El verdadero disfrute del motociclismo está en las autopistas y carreteras. Allí los vehículos y los desastres no ocupan mi mente. Viajar en automóvil no ofrece la misma magia y los parajes de Morelos, especialmente en época de lluvias, son sitios con muchos encantos naturales.

Es sábado y por la tarde regresamos del club aéreo Vista Hermosa en dirección a Cuautla. La carretera que nos lleva de Tequesquitengo hasta el entronque con la carretera 160 a la altura del cerro del Chumil, es de mis favoritas. Es poco transitada y se ven muy pocas zonas urbanas en su recorrido.

Confiada en la conducción de mi esposo me abandono a las sensaciones placenteras. Puedo extender los brazos e imaginarme volando como las golondrinas que sin temor rozan el suelo.  Oler con una inhalación, larga y casi dolorosa, la humedad de la tierra. Sentir el viento golpeando suave mis brazos. Refrescante invita a la transformación transparente, me deja ser él durante algunos instantes. Trasporto al sol en mi piel y recibo en mis ojos su hechizo para ver de otro modo los alrededores.

────

# [Instrucciones]
a - Sustituye "golondrinas" por "gaviotas" en el fragmento sobre el viaje en motocicleta y transcribe todo desde "Es sábado y" hasta "modo los alrededores.".
b - Responde a estas preguntas sobre el fragmento del viaje en motocicleta:
(i) ¿En qué época son especialmente atractivos los parajes de Morelos?
(ii) ¿A la altura de qué cerro está el entronque con la carretera 160?
(iii) ¿Qué se huele con una inhalación larga y casi dolorosa?

# [Datos]
────

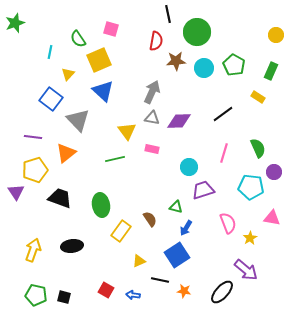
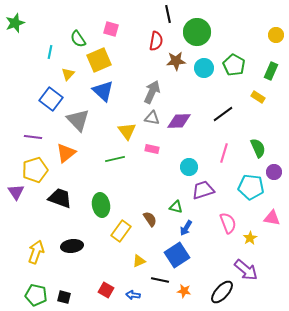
yellow arrow at (33, 250): moved 3 px right, 2 px down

────

# [Respuestas por tarea]
a -
Es sábado y por la tarde regresamos del club aéreo Vista Hermosa en dirección a Cuautla. La carretera que nos lleva de Tequesquitengo hasta el entronque con la carretera 160 a la altura del cerro del Chumil, es de mis favoritas. Es poco transitada y se ven muy pocas zonas urbanas en su recorrido.

Confiada en la conducción de mi esposo me abandono a las sensaciones placenteras. Puedo extender los brazos e imaginarme volando como las gaviotas que sin temor rozan el suelo.  Oler con una inhalación, larga y casi dolorosa, la humedad de la tierra. Sentir el viento golpeando suave mis brazos. Refrescante invita a la transformación transparente, me deja ser él durante algunos instantes. Trasporto al sol en mi piel y recibo en mis ojos su hechizo para ver de otro modo los alrededores.

b -
(i) En época de lluvias.
(ii) A la altura del cerro del Chumil.
(iii) La humedad de la tierra.